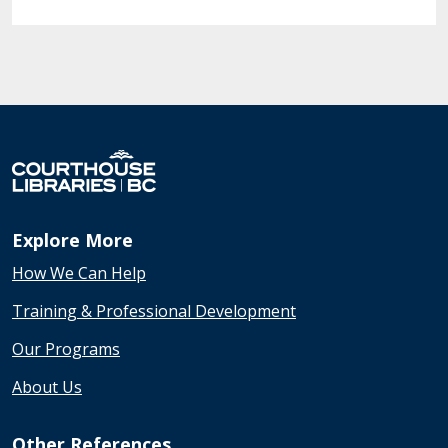
Explore More
How We Can Help
Training & Professional Development
Our Programs
About Us
Other References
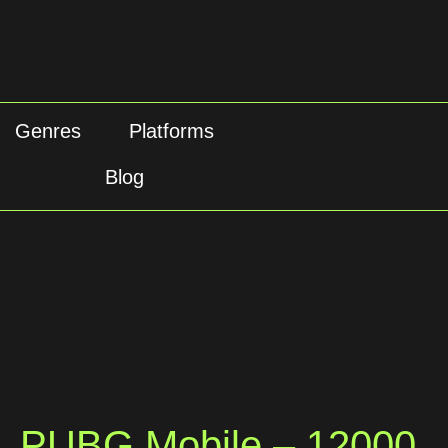
Genres
Platforms
Blog
PUBG Mobile – 12000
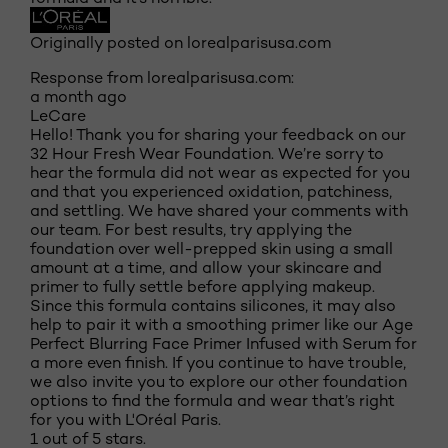
Originally posted on lorealparisusa.com
Response from lorealparisusa.com:
a month ago
LeCare
Hello! Thank you for sharing your feedback on our
32 Hour Fresh Wear Foundation. We’re sorry to
hear the formula did not wear as expected for you
and that you experienced oxidation, patchiness,
and settling. We have shared your comments with
our team. For best results, try applying the
foundation over well-prepped skin using a small
amount at a time, and allow your skincare and
primer to fully settle before applying makeup.
Since this formula contains silicones, it may also
help to pair it with a smoothing primer like our Age
Perfect Blurring Face Primer Infused with Serum for
a more even finish. If you continue to have trouble,
we also invite you to explore our other foundation
options to find the formula and wear that’s right
for you with L'Oréal Paris.
1 out of 5 stars.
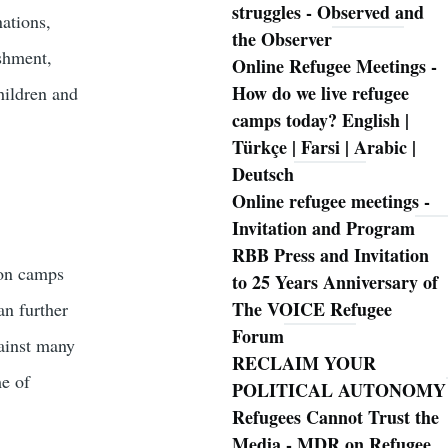
struggles - Observed and
nations,
the Observer
ishment,
Online Refugee Meetings -
How do we live refugee
children and
camps today? English |
Türkçe | Farsi | Arabic |
Deutsch
Online refugee meetings -
Invitation and Program
RBB Press and Invitation
ion camps
to 25 Years Anniversary of
The VOICE Refugee
an further
Forum
gainst many
RECLAIM YOUR
e of
POLITICAL AUTONOMY
Refugees Cannot Trust the
Media - MDR on Refugee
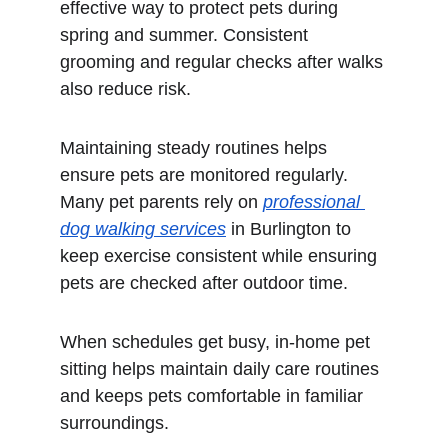
effective way to protect pets during 
spring and summer. Consistent 
grooming and regular checks after walks 
also reduce risk.
Maintaining steady routines helps 
ensure pets are monitored regularly. 
Many pet parents rely on 
professional 
dog walking services
 in Burlington to 
keep exercise consistent while ensuring 
pets are checked after outdoor time.
When schedules get busy, in-home pet 
sitting helps maintain daily care routines 
and keeps pets comfortable in familiar 
surroundings.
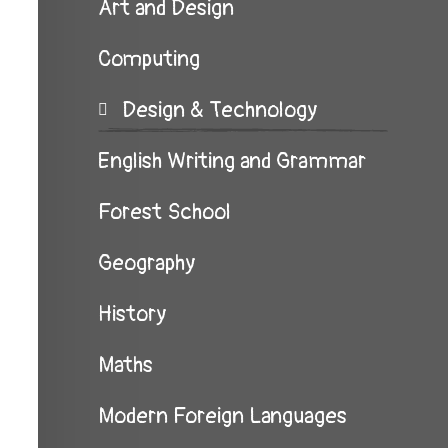
Art and Design
Computing
Design & Technology
English Writing and Grammar
Forest School
Geography
History
Maths
Modern Foreign Languages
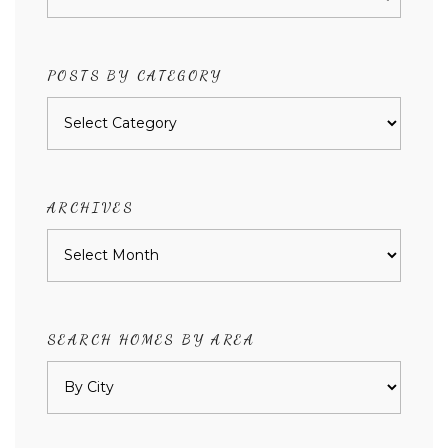
POSTS BY CATEGORY
Posts
by
category
ARCHIVES
Archives
SEARCH HOMES BY AREA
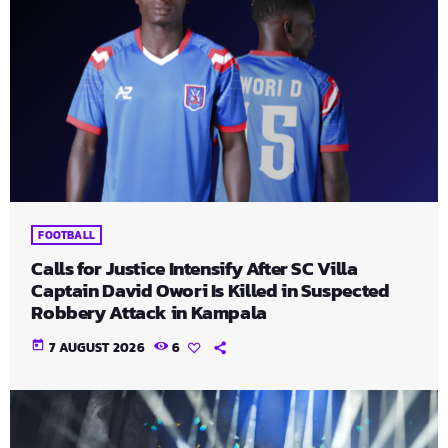
FOOTBALL
Calls for Justice Intensify After SC Villa
Captain David Owori Is Killed in Suspected
Robbery Attack in Kampala
today
7 AUGUST 2026
6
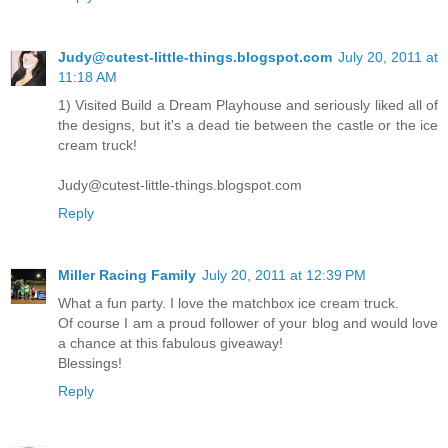
Judy@cutest-little-things.blogspot.com
July 20, 2011 at
11:18 AM
1) Visited Build a Dream Playhouse and seriously liked all of
the designs, but it's a dead tie between the castle or the ice
cream truck!
Judy@cutest-little-things.blogspot.com
Reply
Miller Racing Family
July 20, 2011 at 12:39 PM
What a fun party. I love the matchbox ice cream truck.
Of course I am a proud follower of your blog and would love
a chance at this fabulous giveaway!
Blessings!
Reply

---

WHAT IS BEING ASKED:
What is the number of lines in the listing that contain "Invitation"? State it and nothing more.

RESULT BELOW:
2